The exposure to opioids during pregnancy also modestly increased the child’s risk of suffering from mood disorders, ADHD, and intellectual disability.

“Opioid use during pregnancy was not associated with a substantial increase in the risk of neuropsychiatric disorders in the offspring,” the researchers concluded. “A slightly increased risk of neuropsychiatric disorders was observed, but this should not be considered clinically meaningful given the observational nature of the study, and limited to high opioid dose, more than one opioid used, longer duration of exposure, opioid exposure during early pregnancy, and only to some neuropsychiatric disorders.”

Opioid Pregnancy Risks

While this latest study specifically addresses developmental disorders, health experts have identified numerous other reasons not to be careful with opioid use during pregnancy.

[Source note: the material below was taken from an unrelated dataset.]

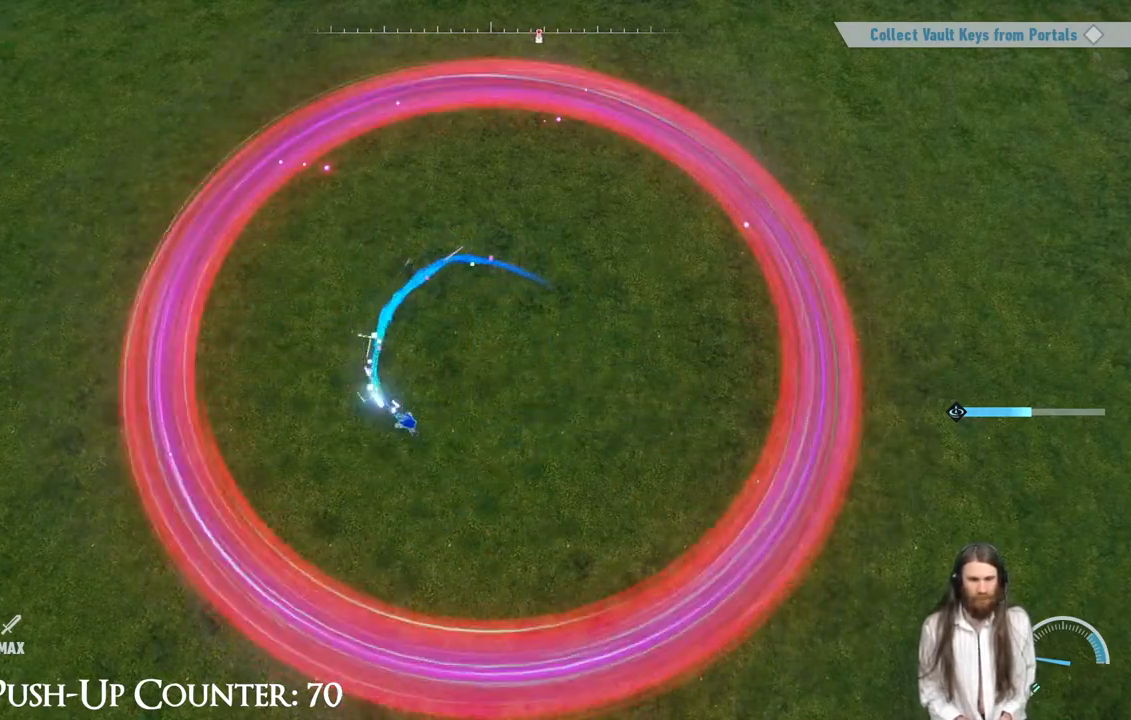
{"buttons": ["Y"], "left_stick": "up-right", "right_stick": "center", "events": [[250, "left_stick", "right"], [350, "left_stick", "up-right"]]}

Opioid pregnancy use increases the risk of neonatal abstinence syndrome (NAS, which involves infants born with severe withdrawal symptoms from exposure to the addictive medications before birth. Exposure to opioids during pregnancy has also been linked to increased risks of preterm birth, birth defects, and can result in breathing and feeding problems for the child.

As a result of the widespread abuse of the drugs in recent years, the number of infants born with opioid withdrawal symptoms has skyrocketed over the past decade, with estimates indicating opioid addiction among pregnant women has increased more than 300%.

Prior research has also warned that using extremely strong opioid painkillers, like fentanyl, during pregnancy is also linked to an increased risk of birth defects like cleft palate and clubbed feet. Additionally, the rates of opioid withdrawal syndrome have skyrocketed in recent years, which may translate to increased rates of birth defects in American children.